The Christian message, the Gospel, is not antithetical to politics. The Gospel of Christ is about one’s whole life - body, spirit, soul, relationships, friends, family, enemies, strangers, work, play, sickness, death - and so it cannot be divorced from politics, because as people who live in a society we must encounter the ‘political’ every day. However, the Kingdom of God is a Kingdom and not a Republic.
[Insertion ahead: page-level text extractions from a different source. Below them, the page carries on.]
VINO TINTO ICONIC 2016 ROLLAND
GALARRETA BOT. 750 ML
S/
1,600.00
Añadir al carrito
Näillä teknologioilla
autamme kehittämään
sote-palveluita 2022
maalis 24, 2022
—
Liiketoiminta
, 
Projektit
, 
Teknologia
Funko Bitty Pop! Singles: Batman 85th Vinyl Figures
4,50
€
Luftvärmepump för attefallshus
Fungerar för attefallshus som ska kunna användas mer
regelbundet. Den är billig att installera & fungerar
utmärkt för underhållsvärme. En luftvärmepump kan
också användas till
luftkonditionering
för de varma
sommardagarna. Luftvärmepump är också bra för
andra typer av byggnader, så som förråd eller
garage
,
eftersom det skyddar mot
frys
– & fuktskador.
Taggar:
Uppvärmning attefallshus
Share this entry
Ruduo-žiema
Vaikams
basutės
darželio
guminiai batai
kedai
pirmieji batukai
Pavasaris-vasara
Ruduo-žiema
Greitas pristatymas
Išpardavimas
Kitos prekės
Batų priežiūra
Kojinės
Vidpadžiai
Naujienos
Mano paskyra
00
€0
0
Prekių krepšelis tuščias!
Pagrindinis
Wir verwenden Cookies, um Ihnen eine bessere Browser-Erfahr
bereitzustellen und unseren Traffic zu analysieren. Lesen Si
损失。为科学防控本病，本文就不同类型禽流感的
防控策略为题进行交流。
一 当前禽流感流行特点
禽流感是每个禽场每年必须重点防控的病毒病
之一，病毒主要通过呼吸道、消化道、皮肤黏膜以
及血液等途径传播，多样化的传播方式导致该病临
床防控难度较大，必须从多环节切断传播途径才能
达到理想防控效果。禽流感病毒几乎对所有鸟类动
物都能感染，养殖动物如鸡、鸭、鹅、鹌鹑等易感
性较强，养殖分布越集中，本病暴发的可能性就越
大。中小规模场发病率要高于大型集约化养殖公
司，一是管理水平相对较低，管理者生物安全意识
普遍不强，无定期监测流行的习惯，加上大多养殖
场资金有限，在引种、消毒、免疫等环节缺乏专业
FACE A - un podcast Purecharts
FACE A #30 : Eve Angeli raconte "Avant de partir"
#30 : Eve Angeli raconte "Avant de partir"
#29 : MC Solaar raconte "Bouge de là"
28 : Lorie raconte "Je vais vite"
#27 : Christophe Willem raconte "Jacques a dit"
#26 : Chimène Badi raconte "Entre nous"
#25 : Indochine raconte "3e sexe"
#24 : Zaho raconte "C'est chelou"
Jesus does not answer the devious questions of the Pharisees with a markedly uninformative screed on updating tax legislation, he says to ‘Render therefore unto Cæsar the things which are Cæsar’s; and unto God the things that are God’s.’ He speaks to the people about radical charity, freedom from worry and stress about today, about a community of absolute loving relationship where everyone is a mother, and sister, and brother to everyone else.  

I am called - just like I believe all people, as beloved creatures who’s end is being united with God in all eternity - to keep my eyes on the horizon of the absolute, the beautiful and peaceful Kingdom of Christ which is not for this world. This does not mean apathy towards politics or even to the current election. It does, however, mean that I cannot and will not be persuaded that finding this pathetic display of ineptitude, silence, exaggeration, and unpleasant divisiveness which we call a campaign, anything other than a waste of my time and energy. If you feel passionately about your community, and you know the issues, and you have a candidate you believe in, vote. If none of this applies, don’t worry, and don’t let anyone shame you. The Kingdom of God will not be built by the winner of the General Election. It will be built by Christ working through the love and relationships that form a community of charity and service…and you can’t legislate for that.